Alfred Nobel: the man who started it all

Reverse to the trigger-happy antics at Nature, which generally did not bother with peer review in the 1950s (and when it did, viewed a bit of a chinwag in a Pall Mall gentleman's club to be up to the task), was the Journal of Experimental and Theoretical Physics' decision in 1964 to reject a treatise by two teenage Soviet students on what became known as 'the Higgs mechanism'. Later that year, three other sets of scientists successfully published papers on this phenomenon, for which two of them – Peter Higgs and François Englert – won the 2013 Nobel prize in Physics.

These and other examples (such as Nature's decision in the 1930s to turn down Krebs' Nobel prize-winning work on the citric acid cycle) serve only to remind us that journals are not perfect, and Genome Biology would of course not argue with sincerity that our existence is pointless.

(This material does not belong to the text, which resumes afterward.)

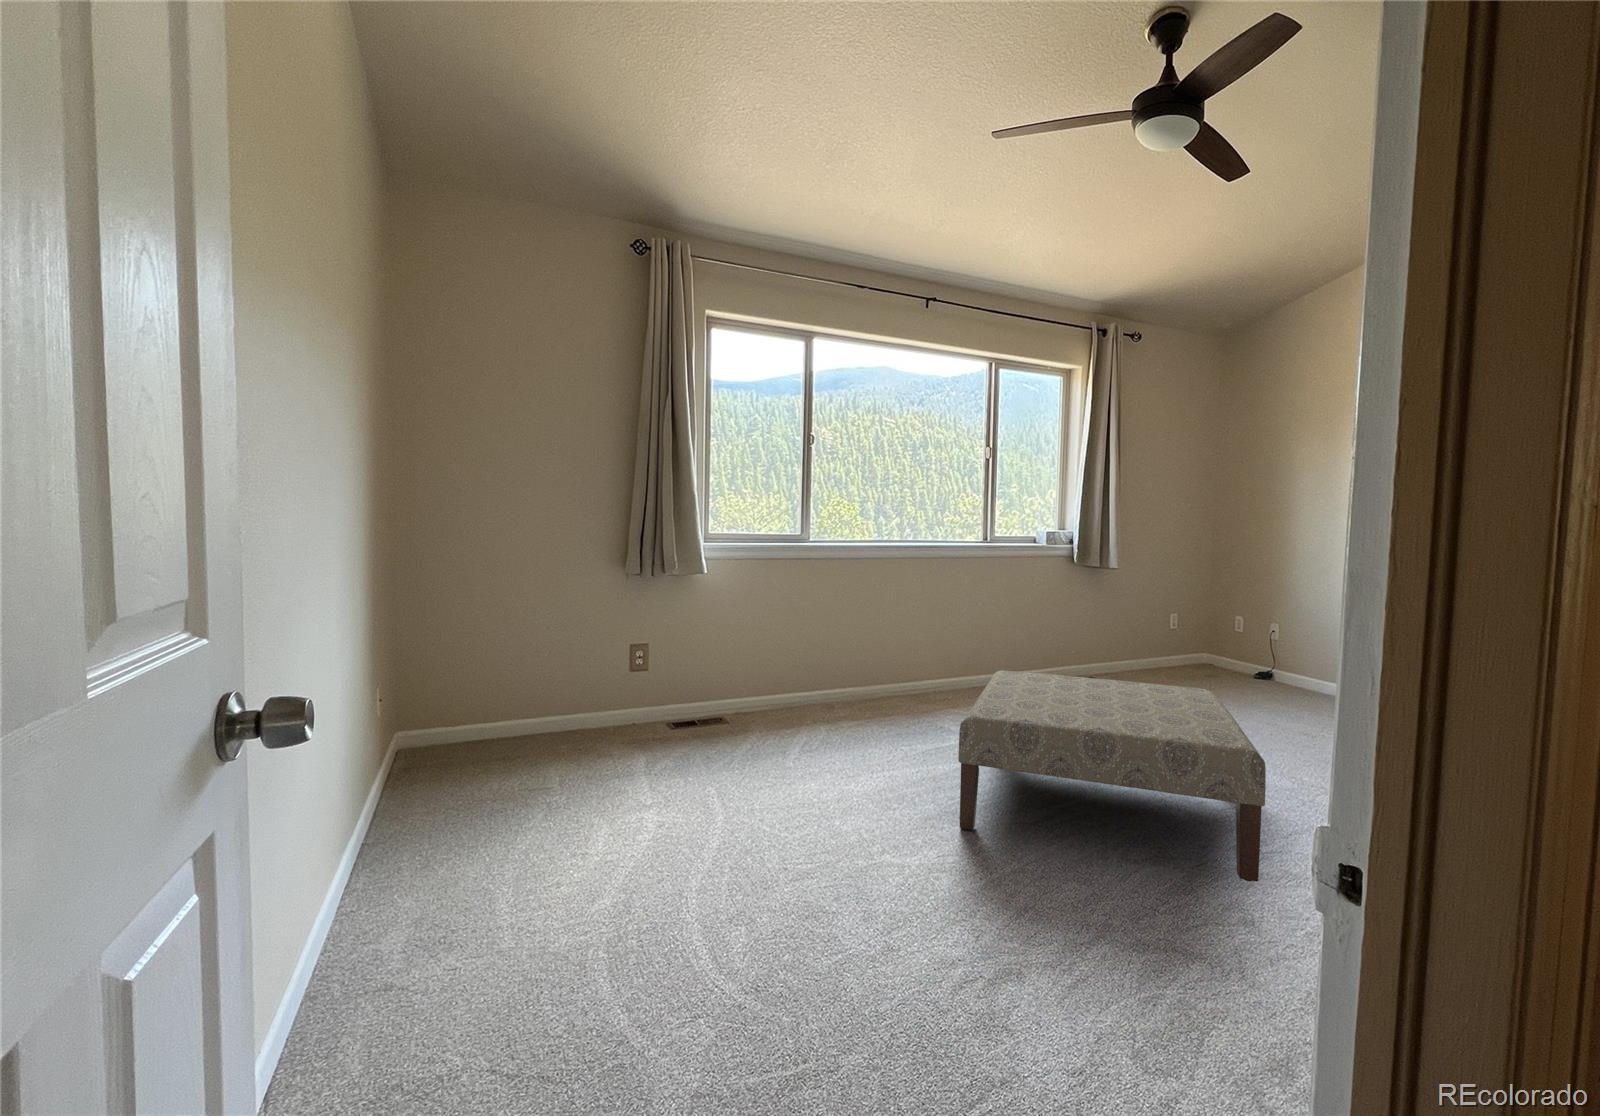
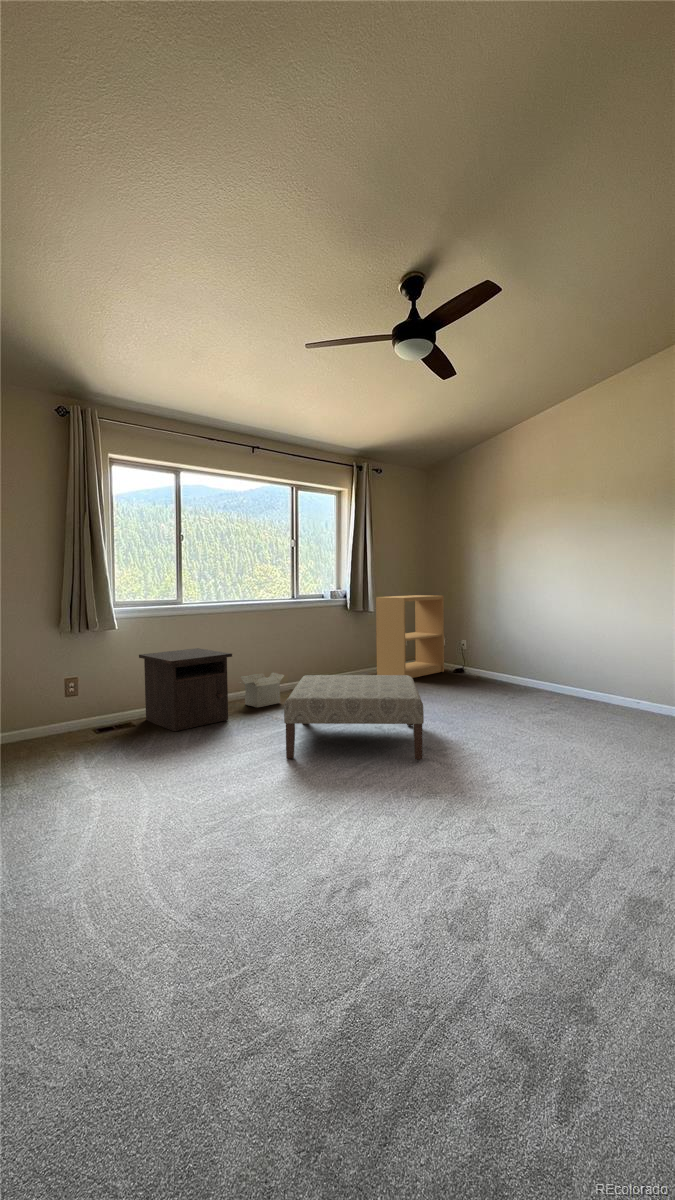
bookshelf: none [1120,546,1251,687] -> present [376,595,444,678]
nightstand: none [739,611,878,741] -> present [139,648,232,731]
cardboard box: none [886,657,965,712] -> present [240,672,284,708]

Misplaced attacks on the Open Access movement would do well to remember that the Editorial Boards of the best Open Access journals are populated by researchers every bit as respected as those who inhabit the Editorial Boards of our paywalled counterparts. Randy Schekman and Thomas Südhof, who together with Jim Rothman were awarded the 2013 Nobel prize in Physiology or Medicine, are perfect examples of this: Schekman is the Editor-in-Chief of eLife and Südhof is on the Editorial Board of BioMed Central's very own BMC Neuroscience.

Membrane traffic: a schematic

Schekman, Südhof and Rothman were recognized for their work in developing the study of membrane trafficking, a field shown by Genome Biology's archive to have had cause to crossover with our own realms of genomics and computational biology. The trafficking machinery at the heart of the laureates' research relies on repetition of the same domains in different proteins to bend, break, transport, fuse and sort membranes at different intracellular locations. The generation of sequence data, together with bioinformatics methods that identify sequence homology, has enabled the identification of novel factors in the membrane trafficking machinery.

In some cases, such as AP5 (reported in an Open Access journal), computational approaches have discovered homologs on the basis of structure, where the sequences themselves were too diverged for detection.

Michael Levitt

But the achievements of bioinformatics in the field of structural biology are far more immense than the identification of the odd homolog, as has been recognized by the award of the 2013 Nobel prize in Chemistry to Michael Levitt, Arieh Warshel and Martin Karplus for achievements in computational modeling of complex chemical systems – especially notable for work on structural biology. BioMed Central journal BMC Structural Biology has published a number of Levitt's papers.

More generally, Genome Biology is joined at BioMed Central by a number of journals who, like us, have a strong bioinformatics bent, and so we are collectively delighted to see the Nobel committee's ennoblement of computational biology. And we will continue to publish the best of bioinformatics in all its peer reviewed glory.